While Drake University and Apple do not currently have a working partnership, a lot has changed since 1987.
At that time, Drake and Apple had a very close working relationship, with then-President Michael Ferrari going to Silicon Valley to broker a deal with Apple. This deal included the Mac-in-Room program, which gave Drake and Apple joint promotional opportunities.

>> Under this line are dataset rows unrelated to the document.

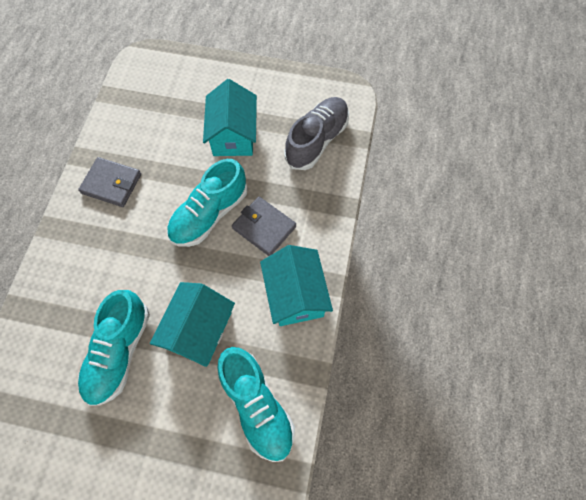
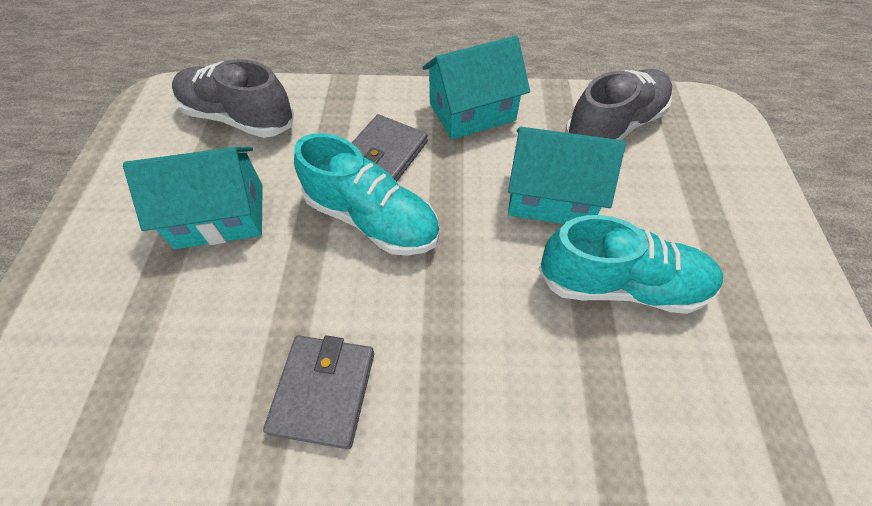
camera: 100 degrees left, 10 degrees down
turquoise shoe [217,347,295,462] -> grey shoe [565,69,672,140]

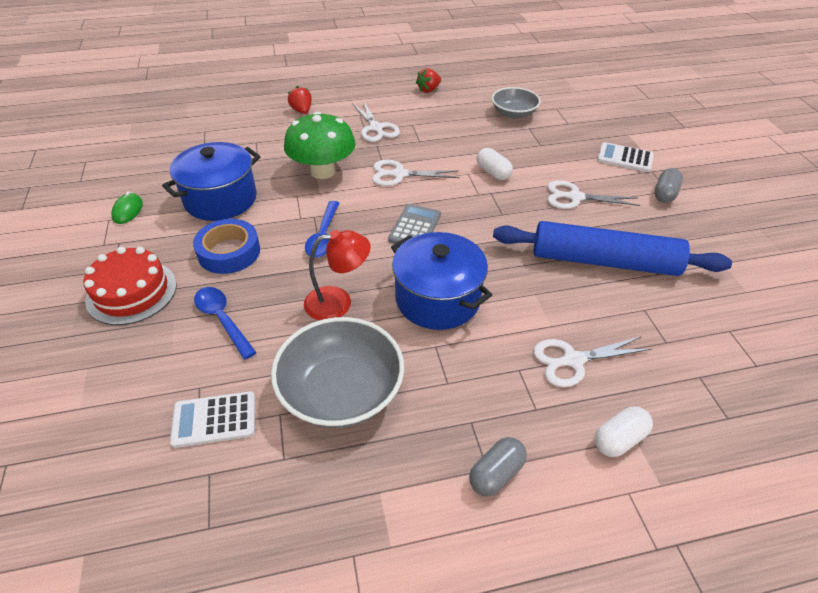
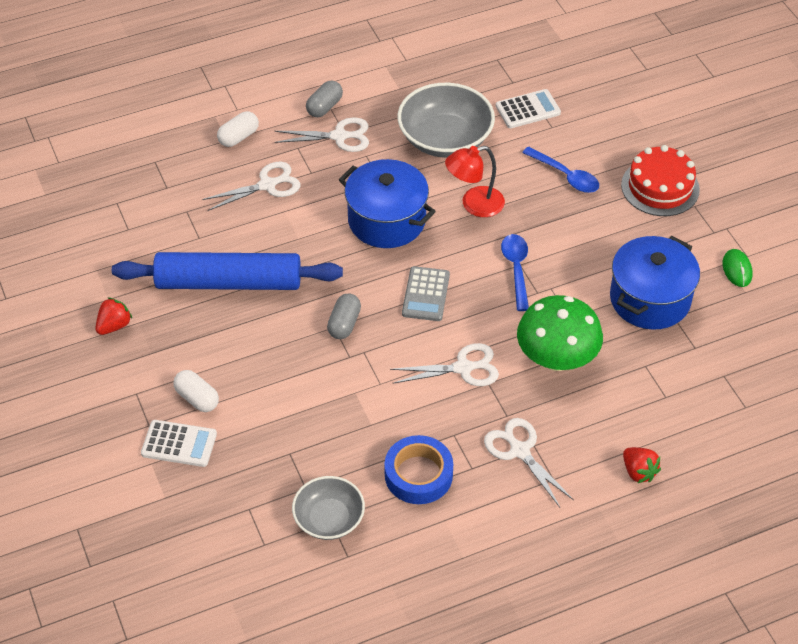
camera: 170 degrees right, 5 degrees up
blue tape [193,219,260,274] -> blue tape moved to [384,435,453,504]
red strawberry [416,68,441,93] -> red strawberry moved to [95,297,132,335]
white capsule [476,148,513,180] -> white capsule moved to [173,370,219,412]
white scissors [547,180,640,209] -> white scissors moved to [274,117,369,152]
grey capsule [655,168,683,203] -> grey capsule moved to [327,294,361,339]

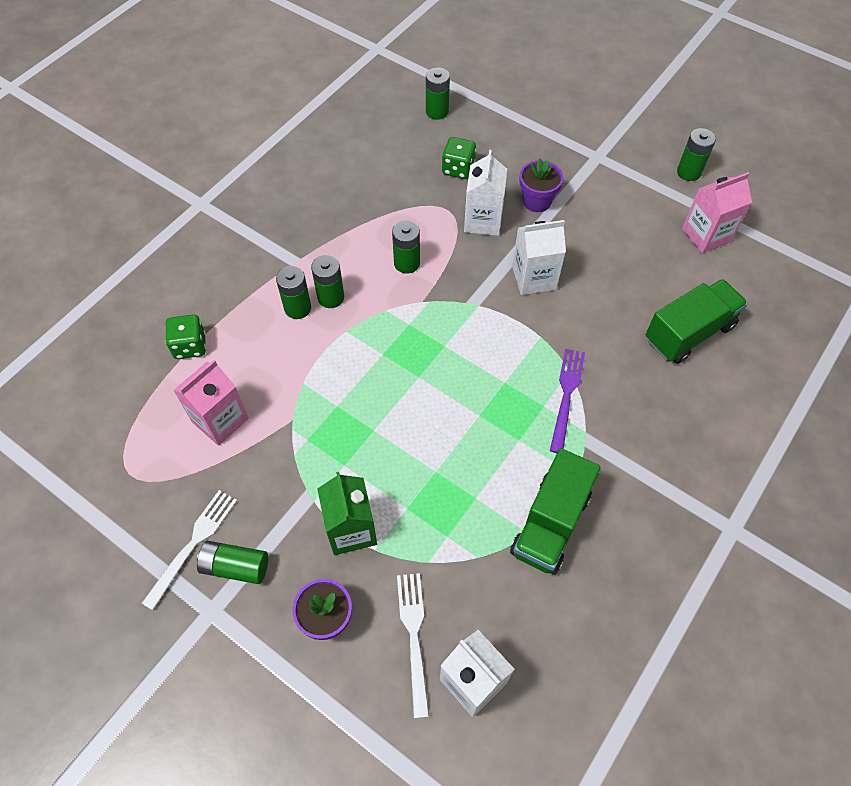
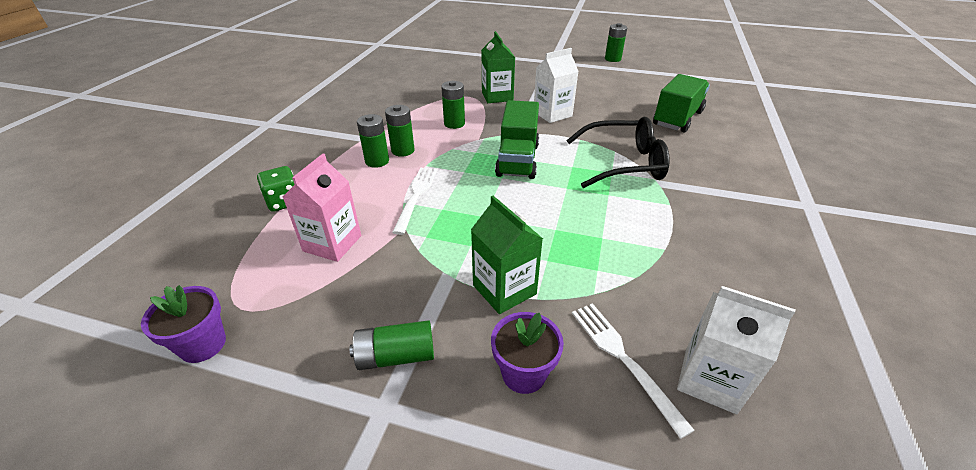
camera: 20 degrees left, 20 degrees down
white fork [142,490,237,610] -> white fork moved to [392,168,437,235]
green battery [426,67,450,120] -> none
green dice [442,137,476,179] -> none
white carton [464,150,507,236] -> green carton [482,31,515,103]
green truck [510,448,601,575] -> green truck moved to [495,100,539,179]
purple flower pot [519,158,564,212] -> purple flower pot moved to [141,285,226,363]
purple fork [550,349,585,453] -> black glasses [566,117,670,188]
pink carton [682,172,752,253] -> none

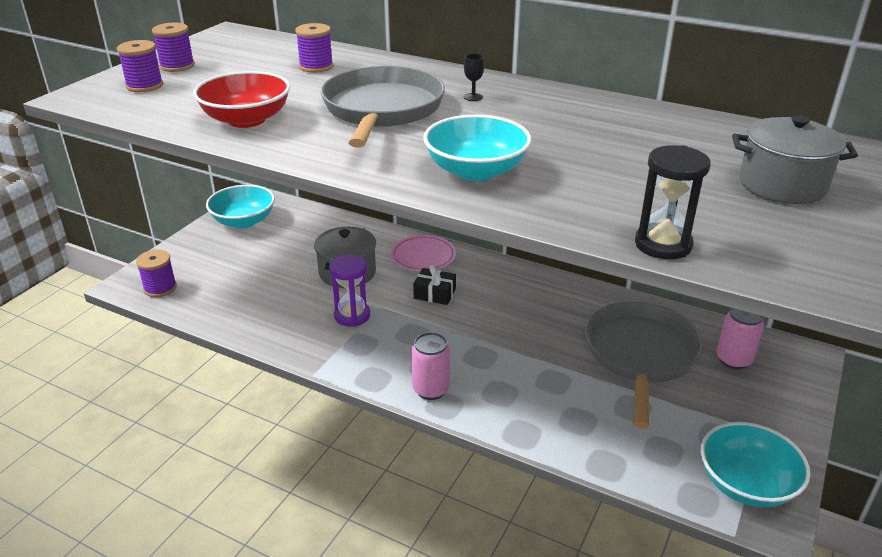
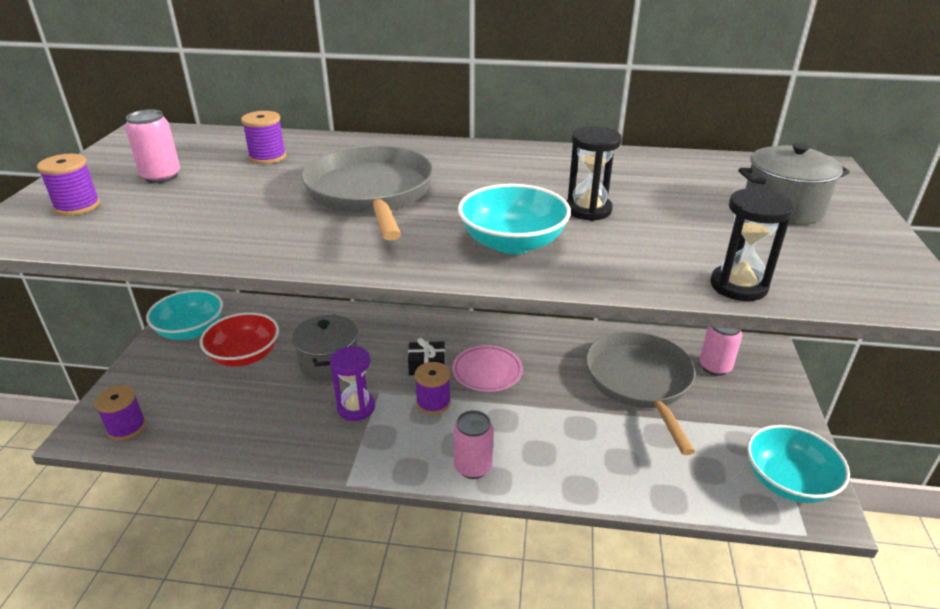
camera: 20 degrees left, 0 degrees up
purple spool [152,23,195,72] -> purple spool moved to [415,362,451,415]
red bowl [193,71,290,128] -> red bowl moved to [200,312,279,367]
pink plate [391,235,456,271] -> pink plate moved to [452,345,523,392]
black goblet [464,54,484,101] -> none
none -> pink can [126,110,180,183]
none -> black hourglass [567,126,622,221]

Drake used the program as a selling point for years,
“My understanding is that the impetus for it was that we’re going to bring Apple to Drake,” Interim Chief Information Technology Officer Keren Fiorenza said. “Drake is going to promote [that] we’re using all these Apple products and just going to lift our stature.”
For students at Drake during the heyday of the Mac-in-Room program, it provided aid in both studies and ease into the workforce.
“It made it easier because we don’t have to go check out time in a library or computer lab somewhere,” Heather Dunkel, 1994 Drake alum, said. “I think overall it probably made us a little less scared of technology because we had it right there and it was something you got to use on a daily basis.”
Through this relationship with Apple, Drake was awarded the privilege of having an “Apple Store,” which carried things like power cords and accessories for the stationary Macs provided to the students.
“It’s not the Apple Store that you know today because they didn’t have those, but we had a place actually in this building [Dial Center] where they managed all of those computers and students could come in and get things like a new power cord,” Fiorenza said.
Around the late 90s and early 2000s, Drake did away with the Mac-in-Room program. With laptops becoming affordable for students and the added versatility of those machines, it no longer made sense for the University to have a program for in-room computers.
“At the end of the day, people had more access to their own computers at that point. They wanted to buy their own,” Fiorenza said. “It wasn’t quite as big of a deal to come into a dorm room and have it because people were coming to school with their own laptops. The value to students wasn’t as much, and I suspect that the cost to manage the Macs was probably pretty high.”
Today, it is commonplace for students to have their own computer, and most students buy a new computer before they come to college. Drake has guidelines for incoming students on what computers they recommend, centered around the hardware requirements of specific majors and schools.
“We try to select a configuration and recommend that it’s similar and something that we think is going to last and still be a solid machine when the student graduates in four years,” Fiorenza said, “That’s part of the reason that we recommend the ones that we do — Apple and HP — because they offer an education discount. It’s not specific to Drake — that’s what they do across the board.”
Technology in education is now more software-centric than ever, with education changes like hybrid-learning and account regulation necessitating new tools.
“We see a lot of ways and a lot of research on how technology has impacted the way we teach,” Fiorenza said. “Tech firms or development organizations are pushing the envelope in software in a lot of ways. With hybrid learning, We required those tools because everyone was remote. That pushed more development on the tech side to put time, energy and money into making those tools better for students and faculty that are teaching.”
Because students are now reliant on personal machines, if those malfunction and a student is left without a computer, it’s easy to fall behind. According to Fiorenza, one way to combat this is having laptops that students can check out on an as-needed basis at Cowles Library.
“Those computer kiosks are something I’d like to see more of,” Fiorenza said. “It’s always the funding question, but we see those computers get a lot of use. I think we have space where we could do more of that in the future.”
As technology moves forward within education, more tools are being developed for inside and outside the classroom that will also be crucial for career development.
“Some of the things that are heavily on my mind are more related to software, enterprise software and enterprise tools,” Fiorenza said. “There are so many opportunities with AI. We spend a lot of time in higher education thinking about the generative AIs, the impacts on concerns about plagiarism and things like that, which are very real. They’re important things for ID and how we can use it for just making it easier to complete tasks.”